Part of a data file >>
----
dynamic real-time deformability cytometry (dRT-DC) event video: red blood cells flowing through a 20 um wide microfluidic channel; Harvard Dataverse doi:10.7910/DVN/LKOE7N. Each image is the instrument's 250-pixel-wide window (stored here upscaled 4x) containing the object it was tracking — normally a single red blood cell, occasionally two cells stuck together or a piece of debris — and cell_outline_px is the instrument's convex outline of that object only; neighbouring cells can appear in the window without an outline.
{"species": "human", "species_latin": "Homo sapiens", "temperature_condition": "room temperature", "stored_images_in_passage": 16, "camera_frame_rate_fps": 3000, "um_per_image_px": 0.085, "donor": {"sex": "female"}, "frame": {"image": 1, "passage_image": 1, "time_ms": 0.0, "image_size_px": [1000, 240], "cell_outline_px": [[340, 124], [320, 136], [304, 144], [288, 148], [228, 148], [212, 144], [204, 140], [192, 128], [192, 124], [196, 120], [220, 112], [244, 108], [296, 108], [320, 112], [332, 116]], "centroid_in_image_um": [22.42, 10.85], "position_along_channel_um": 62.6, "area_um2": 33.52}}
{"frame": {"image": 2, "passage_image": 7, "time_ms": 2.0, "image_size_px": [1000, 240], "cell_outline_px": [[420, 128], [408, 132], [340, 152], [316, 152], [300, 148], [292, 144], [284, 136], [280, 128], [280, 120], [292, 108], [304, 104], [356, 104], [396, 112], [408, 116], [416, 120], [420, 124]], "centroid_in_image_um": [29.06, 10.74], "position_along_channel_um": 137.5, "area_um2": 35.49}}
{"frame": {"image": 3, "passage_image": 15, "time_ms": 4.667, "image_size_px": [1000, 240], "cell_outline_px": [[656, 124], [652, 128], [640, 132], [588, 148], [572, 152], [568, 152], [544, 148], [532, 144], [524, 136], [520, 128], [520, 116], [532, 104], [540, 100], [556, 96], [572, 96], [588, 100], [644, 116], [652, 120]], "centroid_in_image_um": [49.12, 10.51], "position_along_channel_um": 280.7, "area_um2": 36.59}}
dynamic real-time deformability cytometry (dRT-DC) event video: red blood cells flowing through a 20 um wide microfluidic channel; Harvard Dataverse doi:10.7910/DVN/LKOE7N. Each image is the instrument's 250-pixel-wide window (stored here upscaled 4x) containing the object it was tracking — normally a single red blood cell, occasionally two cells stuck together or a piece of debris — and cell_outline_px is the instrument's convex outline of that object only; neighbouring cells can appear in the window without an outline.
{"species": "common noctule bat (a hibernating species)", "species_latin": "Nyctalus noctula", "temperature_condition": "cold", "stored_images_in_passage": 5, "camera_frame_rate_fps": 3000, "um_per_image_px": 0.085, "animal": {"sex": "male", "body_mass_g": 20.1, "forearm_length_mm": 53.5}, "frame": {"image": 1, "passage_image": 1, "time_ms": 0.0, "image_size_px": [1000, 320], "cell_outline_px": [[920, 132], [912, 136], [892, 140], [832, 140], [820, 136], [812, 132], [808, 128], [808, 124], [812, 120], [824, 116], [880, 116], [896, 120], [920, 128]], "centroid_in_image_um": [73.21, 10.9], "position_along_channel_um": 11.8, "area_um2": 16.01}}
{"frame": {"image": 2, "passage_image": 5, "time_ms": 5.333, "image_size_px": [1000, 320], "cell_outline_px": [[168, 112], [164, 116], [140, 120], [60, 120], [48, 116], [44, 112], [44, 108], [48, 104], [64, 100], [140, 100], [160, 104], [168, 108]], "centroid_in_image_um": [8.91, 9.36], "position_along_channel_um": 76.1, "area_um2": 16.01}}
----
The task >>
Reproduce the entire listing word for word.

Task solution >>
dynamic real-time deformability cytometry (dRT-DC) event video: red blood cells flowing through a 20 um wide microfluidic channel; Harvard Dataverse doi:10.7910/DVN/LKOE7N. Each image is the instrument's 250-pixel-wide window (stored here upscaled 4x) containing the object it was tracking — normally a single red blood cell, occasionally two cells stuck together or a piece of debris — and cell_outline_px is the instrument's convex outline of that object only; neighbouring cells can appear in the window without an outline.
{"species": "human", "species_latin": "Homo sapiens", "temperature_condition": "room temperature", "stored_images_in_passage": 16, "camera_frame_rate_fps": 3000, "um_per_image_px": 0.085, "donor": {"sex": "female"}, "frame": {"image": 1, "passage_image": 1, "time_ms": 0.0, "image_size_px": [1000, 240], "cell_outline_px": [[340, 124], [320, 136], [304, 144], [288, 148], [228, 148], [212, 144], [204, 140], [192, 128], [192, 124], [196, 120], [220, 112], [244, 108], [296, 108], [320, 112], [332, 116]], "centroid_in_image_um": [22.42, 10.85], "position_along_channel_um": 62.6, "area_um2": 33.52}}
{"frame": {"image": 2, "passage_image": 7, "time_ms": 2.0, "image_size_px": [1000, 240], "cell_outline_px": [[420, 128], [408, 132], [340, 152], [316, 152], [300, 148], [292, 144], [284, 136], [280, 128], [280, 120], [292, 108], [304, 104], [356, 104], [396, 112], [408, 116], [416, 120], [420, 124]], "centroid_in_image_um": [29.06, 10.74], "position_along_channel_um": 137.5, "area_um2": 35.49}}
{"frame": {"image": 3, "passage_image": 15, "time_ms": 4.667, "image_size_px": [1000, 240], "cell_outline_px": [[656, 124], [652, 128], [640, 132], [588, 148], [572, 152], [568, 152], [544, 148], [532, 144], [524, 136], [520, 128], [520, 116], [532, 104], [540, 100], [556, 96], [572, 96], [588, 100], [644, 116], [652, 120]], "centroid_in_image_um": [49.12, 10.51], "position_along_channel_um": 280.7, "area_um2": 36.59}}
dynamic real-time deformability cytometry (dRT-DC) event video: red blood cells flowing through a 20 um wide microfluidic channel; Harvard Dataverse doi:10.7910/DVN/LKOE7N. Each image is the instrument's 250-pixel-wide window (stored here upscaled 4x) containing the object it was tracking — normally a single red blood cell, occasionally two cells stuck together or a piece of debris — and cell_outline_px is the instrument's convex outline of that object only; neighbouring cells can appear in the window without an outline.
{"species": "common noctule bat (a hibernating species)", "species_latin": "Nyctalus noctula", "temperature_condition": "cold", "stored_images_in_passage": 5, "camera_frame_rate_fps": 3000, "um_per_image_px": 0.085, "animal": {"sex": "male", "body_mass_g": 20.1, "forearm_length_mm": 53.5}, "frame": {"image": 1, "passage_image": 1, "time_ms": 0.0, "image_size_px": [1000, 320], "cell_outline_px": [[920, 132], [912, 136], [892, 140], [832, 140], [820, 136], [812, 132], [808, 128], [808, 124], [812, 120], [824, 116], [880, 116], [896, 120], [920, 128]], "centroid_in_image_um": [73.21, 10.9], "position_along_channel_um": 11.8, "area_um2": 16.01}}
{"frame": {"image": 2, "passage_image": 5, "time_ms": 5.333, "image_size_px": [1000, 320], "cell_outline_px": [[168, 112], [164, 116], [140, 120], [60, 120], [48, 116], [44, 112], [44, 108], [48, 104], [64, 100], [140, 100], [160, 104], [168, 108]], "centroid_in_image_um": [8.91, 9.36], "position_along_channel_um": 76.1, "area_um2": 16.01}}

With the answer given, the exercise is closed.